- Education: Williams College (BA)
- Years active: 2009–present
- Employer: NBC News
- Spouse: William (m. 2023)
- Children: 1

= Molly Hunter (journalist) =

American journalist

Molly Hunter is an American journalist and news correspondent at NBC News based in London. She was previously at ABC News based in Jerusalem and London.

==Early life and education==
Hunter graduated from Williams College in Williamstown, Massachusetts with a Bachelor of Arts degree in Political Science and International Relations. She was awarded the first Jeffrey Owen Jones '66 Journalism Fellowship.

==Career==
After graduating, she worked at ABC News. She reported from Jerusalem, and in 2017 and 2023 she won Emmy Awards for Outstanding Feature Story in a Newscast. The 2017 award was won for traveling with a Syrian refugee family from the Turkish-Syrian border to Germany. In 2023, her team won for a documentary on Ukraine called “A Mother’s War.”

After eight years at ABC, she moved to NBC News in 2019 as a correspondent, reporting from New York, Los Angeles, and Chicago. She moved back to London as a foreign correspondent in 2019.

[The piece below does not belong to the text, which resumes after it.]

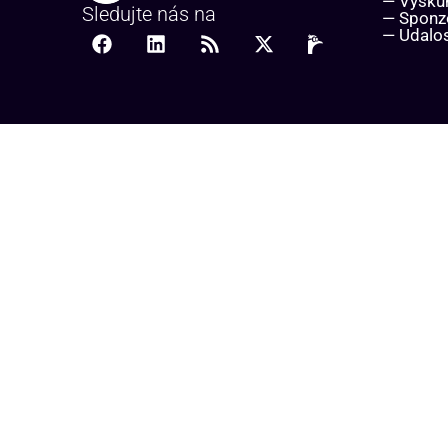
— Výsk
Sledujte nás na
— Sponz
— Udalos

In 2025, while reporting on the Trump administration's desire to take Greenland, she also reported on both JD Vance and Usha Vance about their planned trip to Greenland by hitting both Vances with a harsh truth about the trip (which had been scaled back to a national security trip, etc.), that no one was pleased about the trip, they cancelled the whole thing. Her sentiment was praised after she said, "The message from locals is clear: Greenland was not for sale."

==Personal life==
In 2023, she married her husband William in London. In 2024, she announced that she was pregnant with her first child while reporting live from Buckingham Palace on Today.